Since its passage in 2015, CISA has been one of the most foundational cybersecurity laws. One of the core provisions of the original law was to allow for the sharing of internet traffic information between both government agencies and private companies. By encouraging companies to share cyber threat indicators, like malware signatures, IP addresses, or threat actor tactics, with the Department of Homeland Security, the government became a central hub for both receiving and distributing cybersecurity threat information.
Additionally, the law also gave liability protections to companies sharing threat data, provided they were following all the law’s guidelines. This provision was crucial to increasing information sharing, as it alleviated concerns about being sued by customers or partners.
On September 24th, the Protecting America’s Cyber Networks Coalition wrote a letter to Congress emphasizing the importance of the law. The coalition, made up of numerous private and public entities, wrote the following:
“This important cybersecurity law allows private entities to enhance their protection of data, devices, and networks while promoting cyber threat information sharing with industry and government partners within a secure policy and legal framework.”
The coalition further emphasized that reauthorizing the bill has broad bipartisan support and urged lawmakers to send reauthorization legislation to ensure businesses “have legal certainty and protection against frivolous lawsuits when voluntarily sharing and receiving threat indicators.”
The impact.
Without CISA, companies lose their clear liability protections when sharing threat data, which may both slow down the flow of sharing efforts and negatively impact cooperation. That gap could lead to slower and more fragmented response efforts in the short term.
With the ongoing federal government shutdown, it is unclear when Congress will pass a new funding bill, which could take weeks, if not longer. Until Congress acts, US businesses are going to operate in a more uncertain and likely riskier cyber environment.
Highlighting key conversations.
In this week’s Caveat Podcast, our team focused on two key stories. The first involves law enforcement beginning to implement AI platforms to assist with synthesizing evidence for criminal cases. The second story focuses on Taiwan and how the nation has been facing increasing pressures to move its chip manufacturing capabilities to the US.
Like what you read, and curious about the conversation? Head over to the Caveat Podcast for the full scoop and additional compelling insights.

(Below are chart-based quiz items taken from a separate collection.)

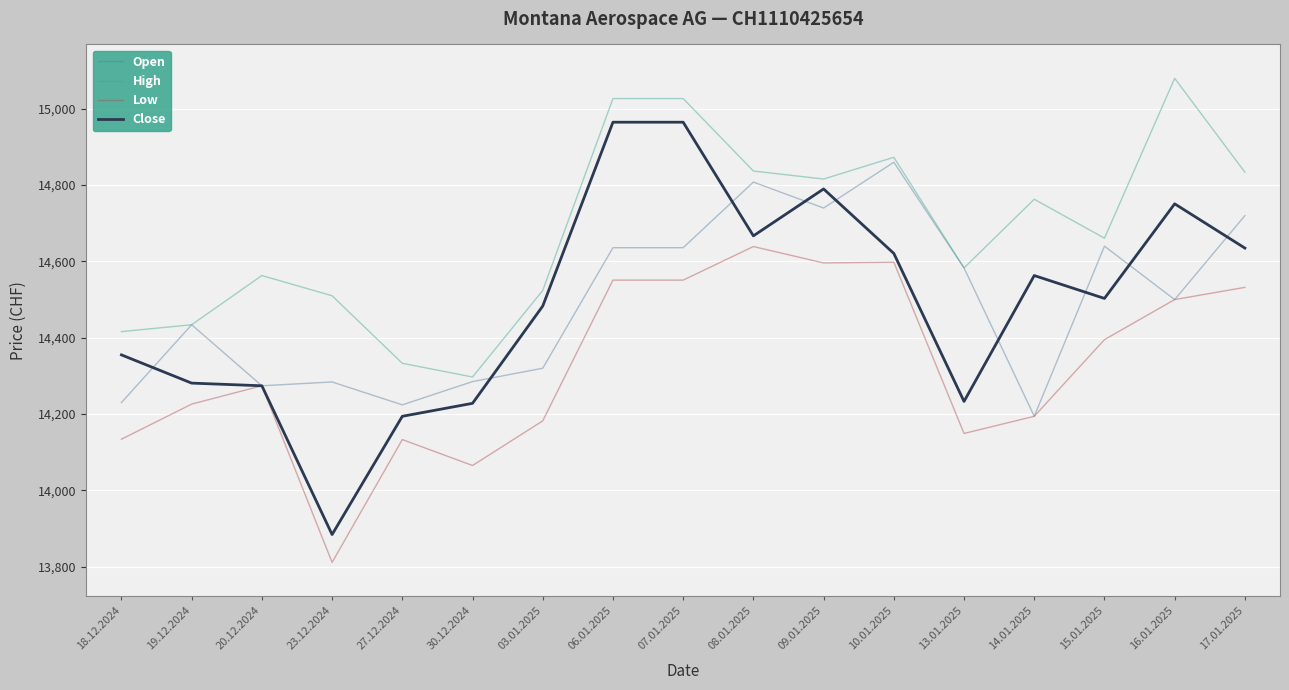

Which label corresponds to the smallest value in the chart?

23.12.2024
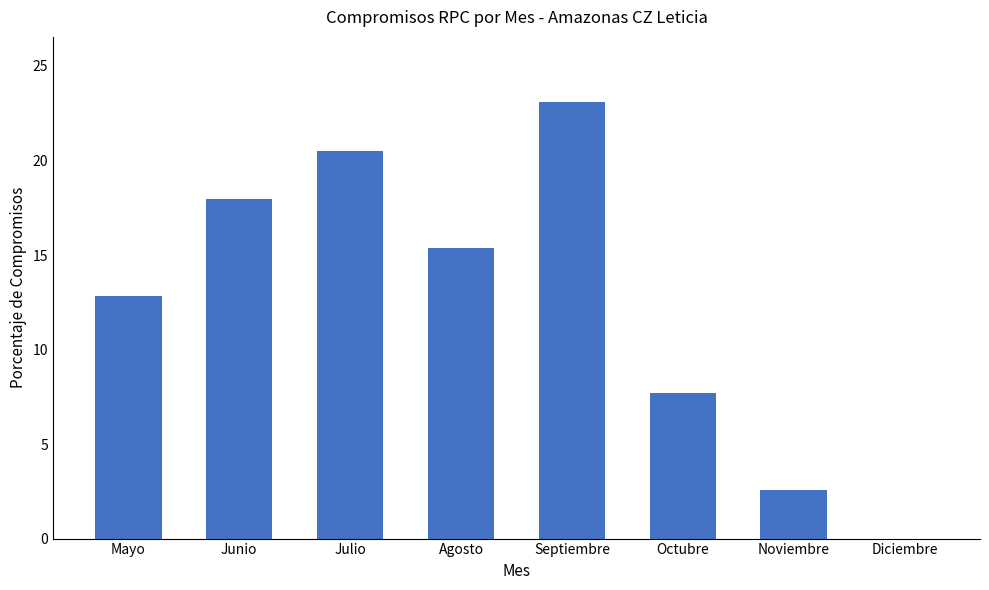

Between Octubre and Julio, which is larger?

Julio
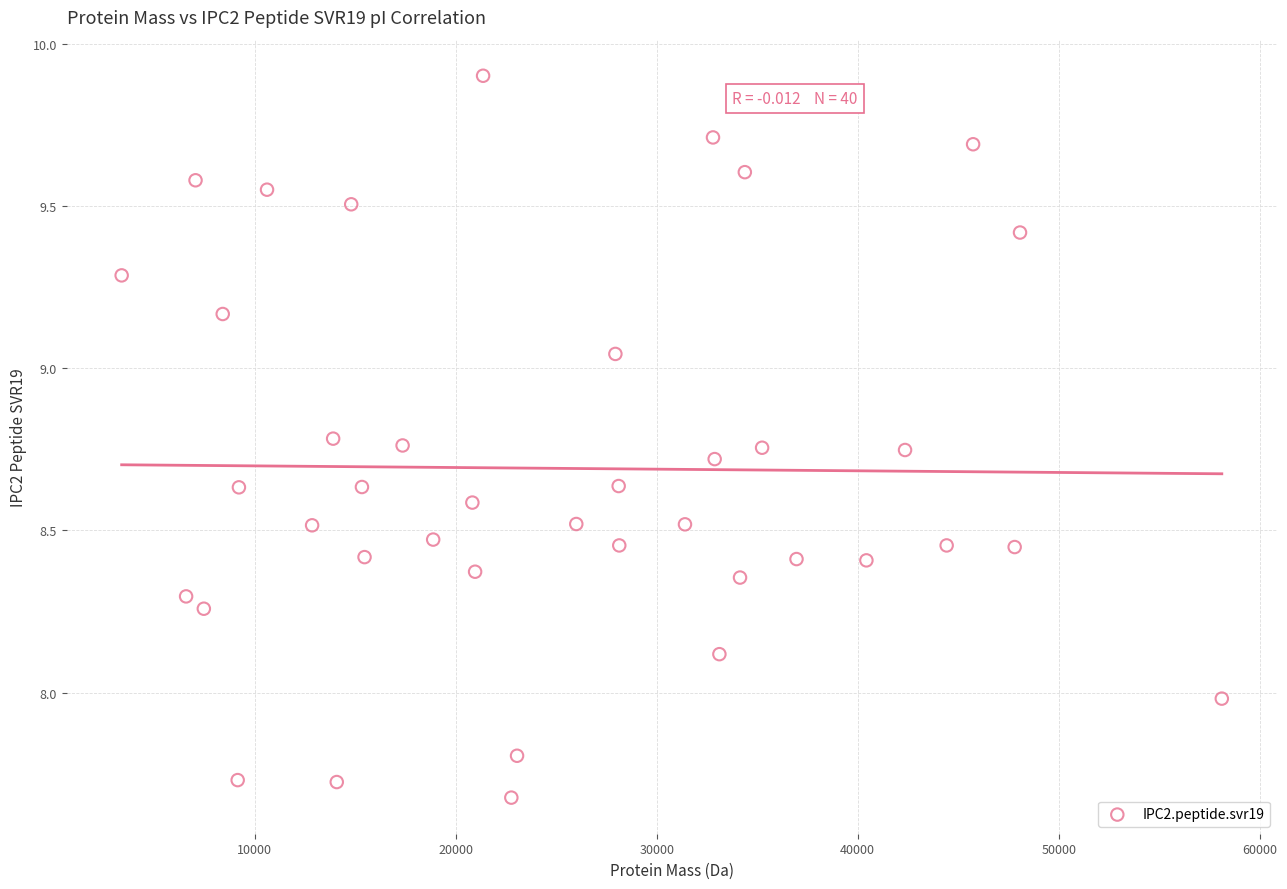

What is the range of Y values (max minus min)?

2.2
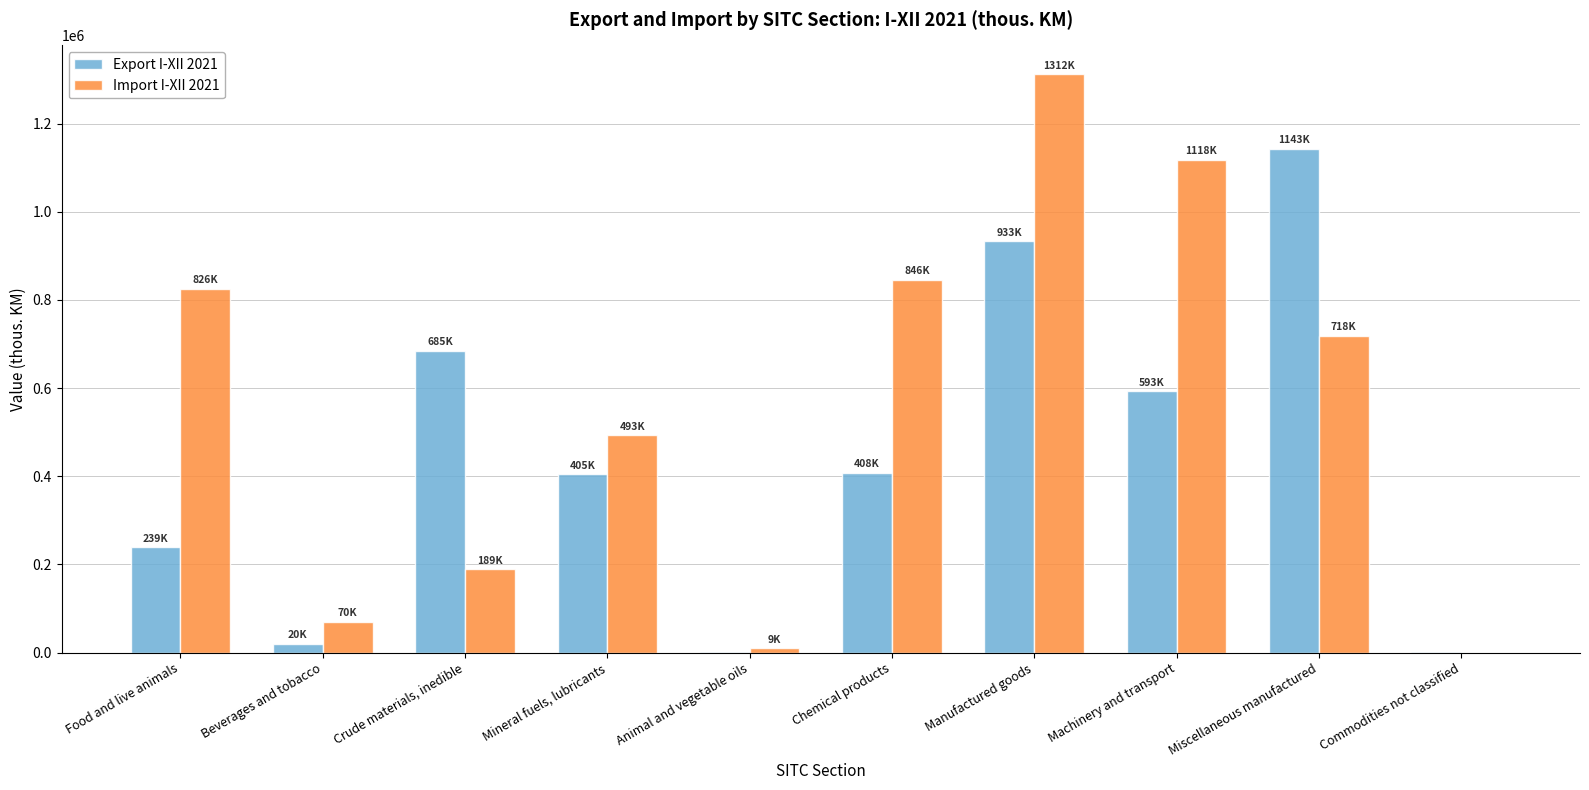

Is the value of Import I-XII 2021 at Commodities not classified greater than the value of Export I-XII 2021 at Chemical products?

No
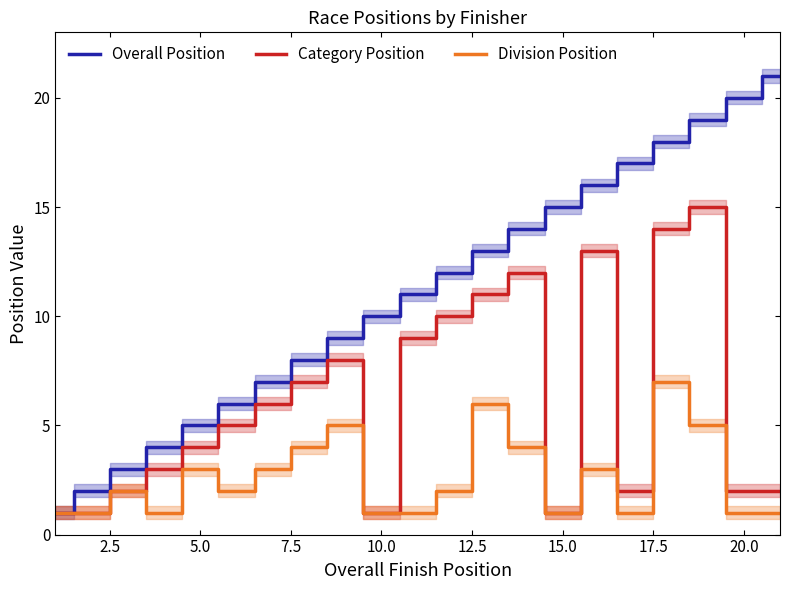

What is the highest value of the Overall Position series?

21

Our Caveat Podcast is a weekly show where we discuss topics related to surveillance, digital privacy, cybersecurity law, and policy. Got a question you'd like us to answer on our show? You can send your audio file to caveat@thecyberwire.com. Hope to hear from you.
Other noteworthy stories.
Trump signs TikTok order.
What: President Trump signed an executive order announcing his plan to sell TikTok to US owners.
Why: Last week, President Trump signed an executive order declaring his intent to sell TikTok to US owners. The new company will be valued at around $14 billion. According to the order, TikTok’s algorithm will be retained and monitored by the US and will be under the control of the new joint venture.
With this order, Vice President JD Vance stated:
“There was some resistance on the Chinese side, but the fundamental thing that we wanted to accomplish is that we wanted to keep TikTok operating, but we also wanted to make sure that we protected Americans’ data privacy as required by law.”
Amazon settles FTC lawsuit for $2.5 billion.
What: Amazon settled a lawsuit alleging that the company used deceptive methods to sign up Prime customers.
Why: Last week, Amazon and the Federal Trade Commission (FTC) settled a lawsuit, which will require Amazon to pay a $1 billion civil penalty and provide $1.5 billion in refunds. The Settlement also requires them to cease their unlawful enrollment and cancellation practices related to Prime.
FTC Chairman Andrew Ferguson commented on the settlement, stating:
“Today, the Trump-Vance FTC made history and secured a record-breaking, monumental win for the millions of Americans who are tired of deceptive subscriptions that feel impossible to cancel.”